Problem to work on ▸ Every line from the one with "X199000000Y-76000000D01*" to the end of the entries, both included, is to be copied exactly; the other lines stay out.

Exercise data ▸
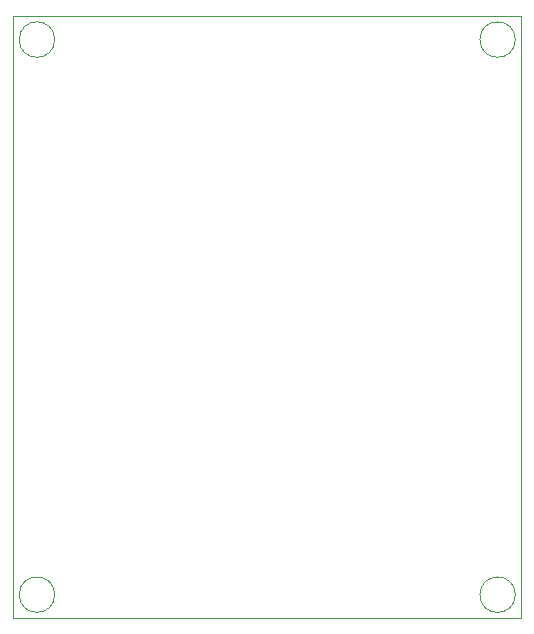
<source format=gbr>
%TF.GenerationSoftware,KiCad,Pcbnew,(6.0.2)*%
%TF.CreationDate,2022-07-31T15:55:41+03:00*%
%TF.ProjectId,NE555_PWM_Driver,4e453535-355f-4505-974d-5f4472697665,rev?*%
%TF.SameCoordinates,Original*%
%TF.FileFunction,Profile,NP*%
%FSLAX46Y46*%
G04 Gerber Fmt 4.6, Leading zero omitted, Abs format (unit mm)*
G04 Created by KiCad (PCBNEW (6.0.2)) date 2022-07-31 15:55:41*
%MOMM*%
%LPD*%
G01*
G04 APERTURE LIST*
%TA.AperFunction,Profile*%
%ADD10C,0.100000*%
%TD*%
G04 APERTURE END LIST*
D10*
X156000000Y-76000000D02*
X199000000Y-76000000D01*
X199000000Y-76000000D02*
X199000000Y-127000000D01*
X199000000Y-127000000D02*
X156000000Y-127000000D01*
X156000000Y-127000000D02*
X156000000Y-76000000D01*
X198500000Y-125000000D02*
G75*
G03*
X198500000Y-125000000I-1500000J0D01*
G01*
X198500000Y-78000000D02*
G75*
G03*
X198500000Y-78000000I-1500000J0D01*
G01*
X159500000Y-125000000D02*
G75*
G03*
X159500000Y-125000000I-1500000J0D01*
G01*
X159500000Y-78000000D02*
G75*
G03*
X159500000Y-78000000I-1500000J0D01*
G01*
M02*

</source>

Reply to the task ▸
X199000000Y-76000000D01*
X199000000Y-76000000D02*
X199000000Y-127000000D01*
X199000000Y-127000000D02*
X156000000Y-127000000D01*
X156000000Y-127000000D02*
X156000000Y-76000000D01*
X198500000Y-125000000D02*
G75*
G03*
X198500000Y-125000000I-1500000J0D01*
G01*
X198500000Y-78000000D02*
G75*
G03*
X198500000Y-78000000I-1500000J0D01*
G01*
X159500000Y-125000000D02*
G75*
G03*
X159500000Y-125000000I-1500000J0D01*
G01*
X159500000Y-78000000D02*
G75*
G03*
X159500000Y-78000000I-1500000J0D01*
G01*
M02*

</source>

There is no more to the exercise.